Grams kann die getätigte Aussage zum derzeitigen Zeitpunkt nicht schlüssig beweisen. Im Gegenteil steht ihre Behauptung in auffälligem Widerspruch zum tatsächlichen Forschungsstand. Auch der Pharmazeut Gerd Glaeske wurde für eine ähnlich lautende Behauptung von Hevert kontaktiert und zur Unterlassung aufgefordert. Laut Süddeutscher Zeitung hat Glaeske die Vereinbarung unterschrieben. Dazu erklärt er: »Ich hätte es eigentlich besser wissen müssen. Als Tatsachenbehauptung ist es so nicht richtig.« Grams hingegen zeigte sich diesbezüglich bisher nicht einsichtig. Unter der Überschrift »Was sagen wir, wenn uns die Homöopathie-Pharma versucht, mundtot zu machen? Not today.« hat sie Teile der eingegangen Unterlassungsaufforderung via Twitter veröffentlicht. Sie ist dem Vernehmen nach nach wie vor der Meinung, den »geltenden Stand der Wissenschaft zu vertreten«.

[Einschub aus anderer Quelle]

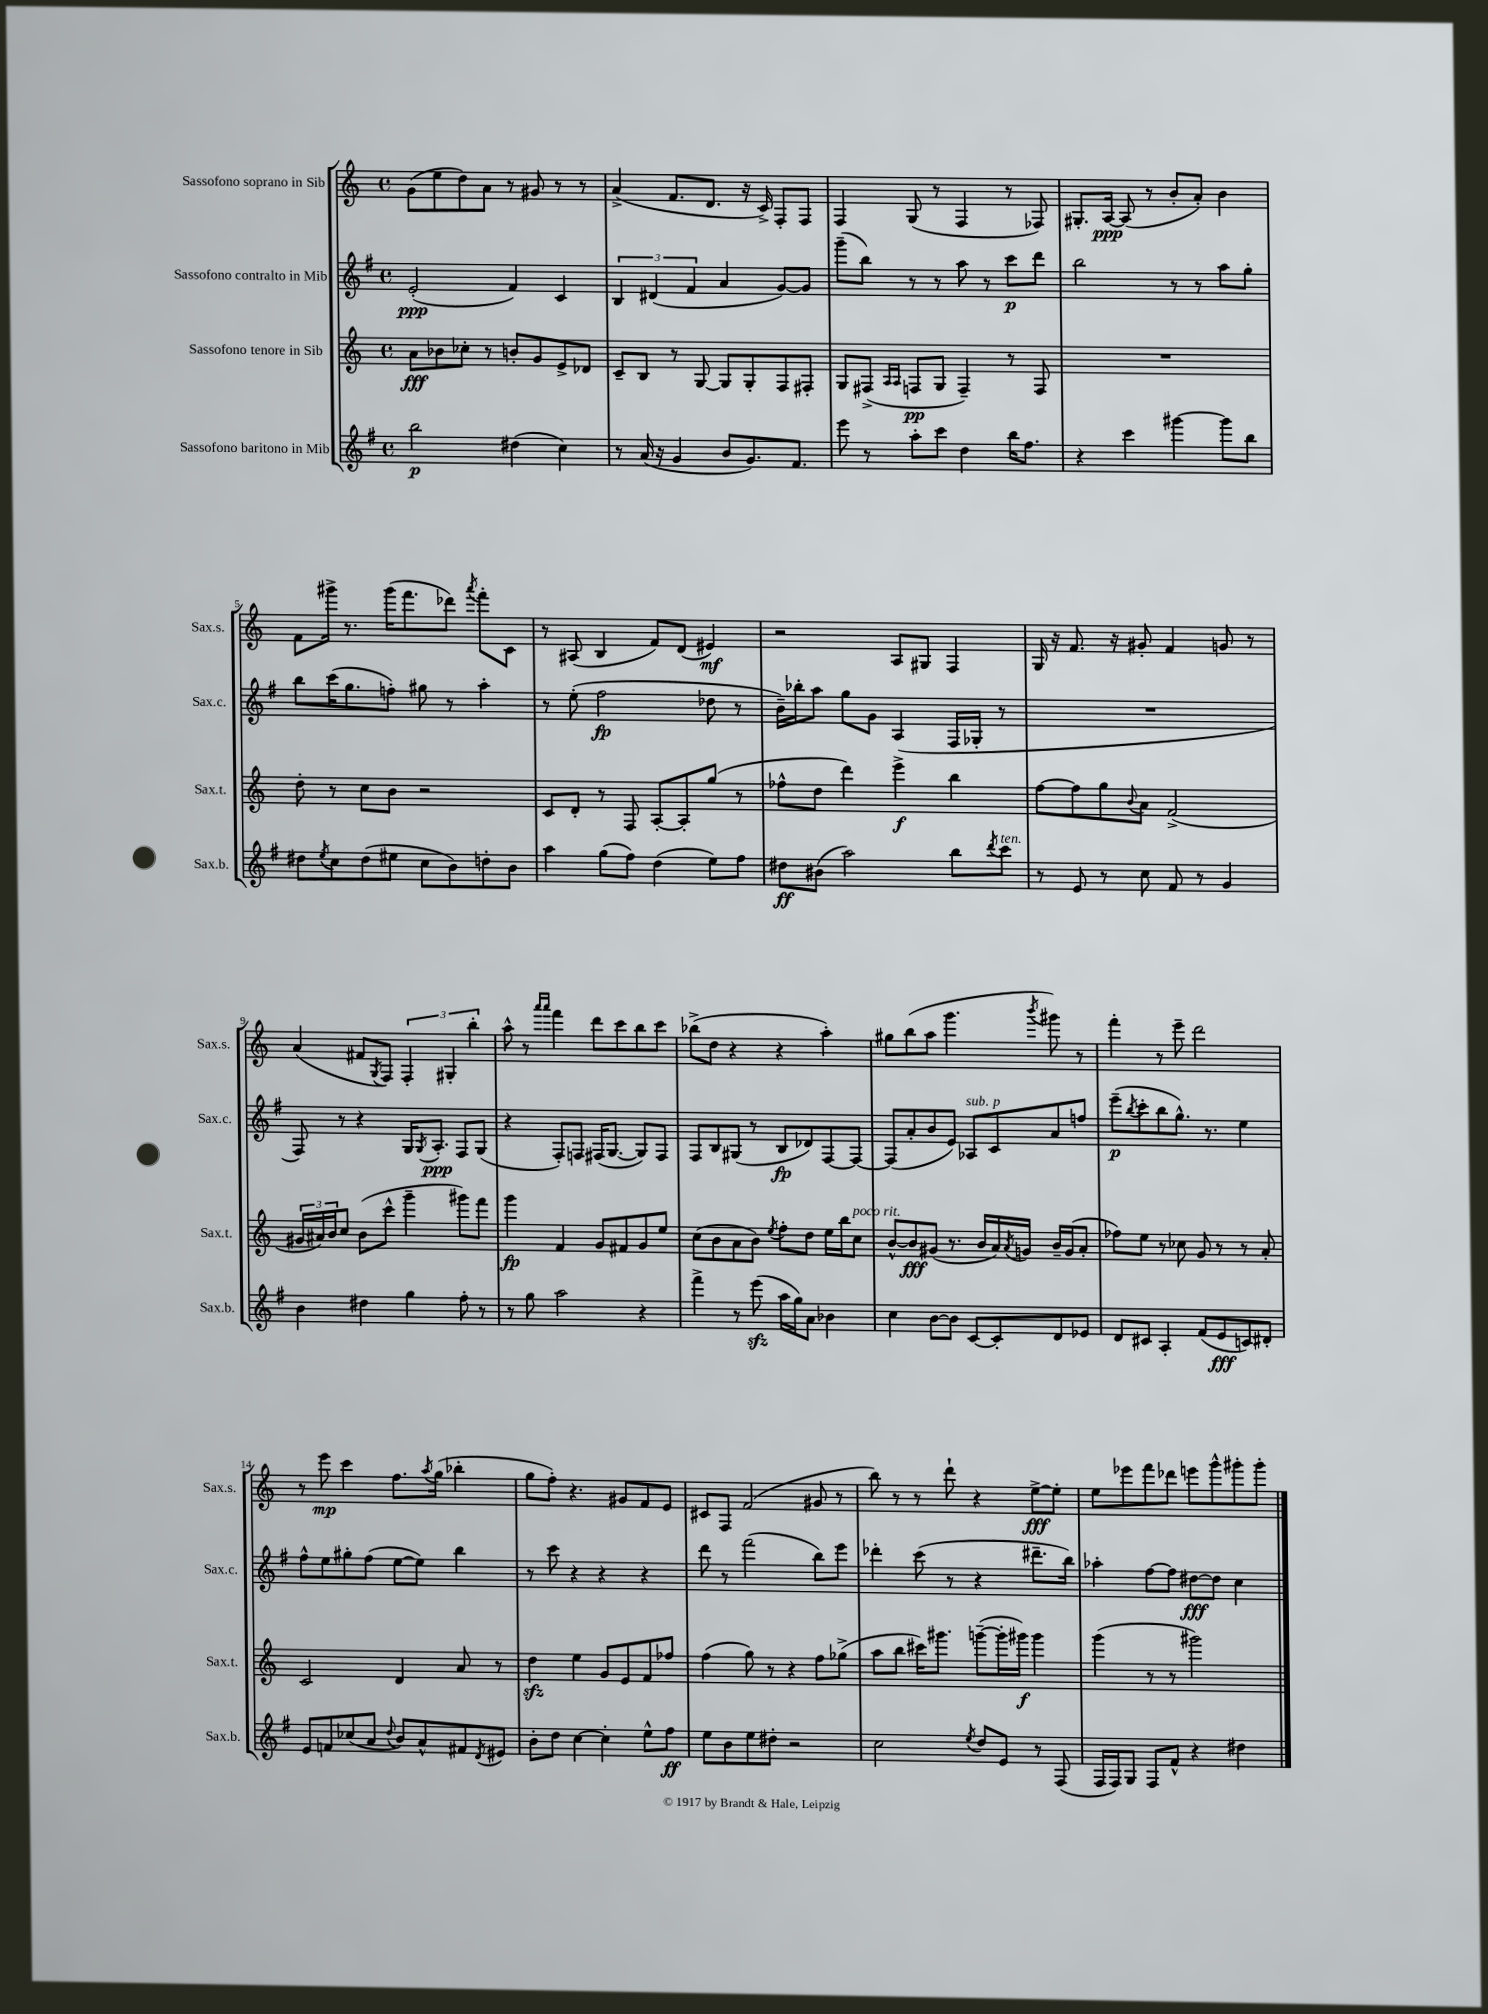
<<
\new StaffGroup <<
\new Staff = "s0" \with { instrumentName = "Sassofono soprano in Sib" shortInstrumentName = "Sax.s." } {
    \clef treble \key c \major \defaultTimeSignature \time 4/4
    g'8( e''8 d''8) a'8 r8 gis'8 r8 r8 |
    a'4->( f'8. d'8. r16 c'16->) f8-. f8 |
    f4 g8( r8 f4 r8 fes8) |
    gis8.-. a16~\ppp a8( r8 b'8-. a'8-.) b'4 |
    f'8 gis'''16-> r8. gis'''16( f'''8. des'''8) \acciaccatura { a'''8 } f'''8-. c'8 |
    r8 ais8( b4 f'8) d'8( eis'4\mf) |
    r2 a8 gis8 f4 |
    g16 r16 f'8. r16 gis'8-. f'4 g'8 r8 |
    a'4( fis'8 \acciaccatura { g8 } f8) \tuplet 3/2 { f4-. gis4-. b''4-. } |
    a''8-^ r8 \grace { a'''16 a'''16 } f'''4 d'''8 c'''8 b''8 c'''8 |
    bes''8->( d''8 r4 r4 a''4-.) |
    gis''8 b''8( a''8 g'''4. \acciaccatura { b'''8 } gis'''8) r8 |
    f'''4-. r8 e'''8-- d'''2 |
    r8 e'''8\mp c'''4 f''8. \acciaccatura { a''8 } g''16( bes''4-. |
    g''8 f''8-.) r4. gis'8 f'8 e'8 |
    cis'8 f8 f'2( gis'8 r8 |
    b''8) r8 r8 d'''8-! r4 e''8~->\fff e''8-. |
    e''8 ees'''8 f'''8 des'''8 e'''8 g'''8-^ gis'''8-. gis'''8-. \bar "|." |
}
\new Staff = "s1" \with { instrumentName = "Sassofono contralto in Mib" shortInstrumentName = "Sax.c." } {
    \clef treble \key g \major \defaultTimeSignature \time 4/4
    e'2-.\ppp( fis'4) c'4 |
    \tuplet 3/2 { b4 dis'4( fis'4 } a'4 g'8~) g'8 |
    g'''8--( b''8) r8 r8 a''8 r8 c'''8\p d'''8 |
    b''2 r8 r8 a''8 g''8-. |
    b''8 c'''16( g''8. f''8-.) gis''8 r8 a''4-. |
    r8 e''8-.( fis''2\fp des''8 r8 |
    b'16--) bes''16-. a''8 g''8 g'8 a4( fis16 ges16-. r8 |
    R1 |
    fis8) r8 r4 g16 \acciaccatura { g8 } a8.-.\ppp fis8 g8( |
    r4 fis8-.) f8 fis16( g8.~ g8) fis8 |
    fis8 b8 gis8( r8 b8\fp des'8) fis8~ fis8~ |
    fis8( a'8-. b'8 e'8) aes8^\markup { \italic "sub. p" } c'8 a'8 f''8 |
    e'''8--\p( \acciaccatura { b''8 } c'''8-. b''8 g''8.-^) r8. e''4 |
    fis''8-^ e''8 gis''8-. fis''8( e''8~ e''8) b''4 |
    r8 c'''8 r4 r4 r4 |
    d'''8 r8 fis'''2( b''8) e'''8 |
    des'''4-. c'''8( r8 r4 dis'''8.-- b''16) |
    aes''4-. fis''8~ fis''8 dis''8~\fff dis''8 c''4 \bar "|." |
}
\new Staff = "s2" \with { instrumentName = "Sassofono tenore in Sib" shortInstrumentName = "Sax.t." } {
    \clef treble \key c \major \defaultTimeSignature \time 4/4
    a'8\fff bes'8 ces''8-. r8 b'8-. g'8 e'8-> des'8 |
    c'8-- b8 r8 g8~ g8 g8-. f8 fis8-. |
    g8 fis8->( \grace { a16 a16 } f8\pp g8 f4--) r8 f8 |
    R1 |
    d''8-. r8 c''8 b'8 r2 |
    c'8 d'8-. r8 f8 a8~-. a8-. g''8( r8 |
    fes''8-^ d''8 d'''4) e'''4->\f b''4 |
    f''8~ f''8 g''8 \appoggiatura { b'8 } a'8 f'2->( |
    \tuplet 3/2 { gis'16 ais'16) b'16 } c''8 b'8( c'''8-^ g'''4-- gis'''8) f'''8 |
    g'''4\fp f'4 g'8 fis'8 g'8 e''8 |
    c''8( b'8 a'8 b'8) \acciaccatura { e''8 } f''8-. d''8 e''16 b''16 c''8^\markup { \italic "poco rit." } |
    b'8~-^ b'8\fff gis'8( r8. b'16 a'16) \acciaccatura { a'8 } g'16 b'16-- g'16( a'8-. |
    fes''8) e''8 r8 ces''8 g'8 r8 r8 a'8-. |
    c'2 d'4 a'8 r8 |
    d''4\sfz e''4 g'8 e'8 f'8 fes''8 |
    f''4( g''8) r8 r4 f''8 ges''8->( |
    a''8 b''8 cis'''16) gis'''8. g'''8~--( g'''16-. gis'''16\f) gis'''4 |
    g'''4( r8 r8 gis'''2) \bar "|." |
}
\new Staff = "s3" \with { instrumentName = "Sassofono baritono in Mib" shortInstrumentName = "Sax.b." } {
    \clef treble \key g \major \defaultTimeSignature \time 4/4
    b''2\p dis''4( c''4) |
    r8 a'16( r16 g'4 b'8 g'8.) fis'8. |
    e'''8 r8 a''8-. c'''8 d''4 b''16 fis''8. |
    r4 c'''4 gis'''4~ gis'''8 b''8 |
    dis''8 \acciaccatura { e''8 } c''8 dis''8( eis''8 c''8 b'8) d''8-. b'8 |
    a''4 g''8( fis''8) d''4( e''8) fis''8 |
    dis''8\ff bis'8( a''2) b''8 \acciaccatura { d'''8 } c'''8^\markup { \italic "ten." } |
    r8 e'8 r8 c''8 fis'8 r8 g'4 |
    b'4 dis''4 g''4 fis''8-. r8 |
    r8 g''8 a''2 r4 |
    fis'''4-> r8 e'''8\sfz( a''16 g''16) a'8 bes'4 |
    c''4 b'8~ b'8 c'8~ c'8-. d'8 ees'8 |
    d'8 cis'8 a4-. fis'8( e'8\fff c'8) dis'8-. |
    e'8 f'8 ces''8( a'8 \appoggiatura { d''8 } b'8) a'8-^ fis'8 \acciaccatura { d'8 } eis'8 |
    b'8-. d''8 c''4~ c''4-. e''8-^ fis''8\ff |
    e''8 b'8 e''8 dis''8-. r2 |
    c''2 \acciaccatura { e''8 } d''8 e'8 r8 fis8( |
    fis16 fis16) g8 fis8 fis'8-^ r4 dis''4 \bar "|." |
}
>>
>>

Rückenstärkung erhält Sie hierbei von zahlreichen Fans, die Grams im Recht sehen. Eine unangenehme Nebenwirkung: Das Unternehmen Hevert wurde in den Folgetagen aggressiv von solchen »Fans« attackiert. Auf dessen Facebookseite etwa fanden sich binnen weniger Stunden mehrere hundert neue Bewertungen des Unternehmens, gespickt mit diffamierenden Formulierungen, die dem Bereich sogenannter »schwarzer Rhetorik« angehören, fiel deren bis dato durchwegs hervorragende Kundenbewertung in den Keller. Ein solches Phänomen wird im Internet als »Shitstorm« bezeichnet und zeigt die missbräuchliche, dunkle Seite moderner Social Media-Plattformen wie Facebook mit besorgniserregender Deutlichkeit.
Das meint die UDH Bayern
Persönliche Meinungen einerseits sind andererseits nicht zwingend auch Tatsachen. Letztere müssen im Zweifel auch bewiesen werden können. Wenn Grams oder Glaeske Äußerungen tätigen, die bei genauerer Prüfung ausdrücklich nicht dem geltenden Stand der Wissenschaft entsprechen, jedoch in einer Art vorgebracht werden, die sich diesen Anschein gibt, dann bedeutet das u.a. für Unternehmen wie Hevert möglicherweise tatsächliche Geschäftsschädigung. Wenn populäre »Homöopathiekritiker« sich zu derartigen Äußerungen in der Öffentlichkeit hinreißen lassen, dann muss von einem nicht unerheblichen Einfluss auf die Meinungsbildung in der Bevölkerung ausgegangen werden. Somit sollte hier eine tatsächlich vorliegende Geschäftsschädigung gegenüber Unternehmen wie Hevert geprüft werden. Während Glaeske seinen Fehler offensichtlich eingesehen hat, sieht Frau Grams sich trotz aller Argumentation im Recht. Abzuwarten bleibt, wie bezüglich des Falles die weitere Entwicklung sein wird.
Was von uns nicht nachvollzogen werden kann, sind Interpretationen aka »Versuch, der Wissenschaft den Mund zu verbieten«, wie sie vereinzelt von Diskutanten im Internet bescheinigt wurden. Auch Grams selbst hat diesem Empfinden in ihrer Twittermeldung (»… mundtot zu machen …«) Ausdruck verliehen. Wir können indes keinen Zusammenhang zwischen juristisch gerechtfertigtem Anspruch, unwahre Tatsachenbehauptungen nicht zu tätigen und einem generellen Redeverbot gegenüber einzelnen Kritikern oder gar »der Wissenschaft« sehen.
Für erheblich schädigende »Shitstorm-Attacken« auf Unternehmen wie Hevert dafür, dass sie versuchen, ihr gutes Recht durchzusetzen und sich damit auch dem Streben nach Wahrheit sowie Fairness im öffentlichen Diskussionsdiskurs verpflichtet zeigen, haben wir keinerlei Verständnis.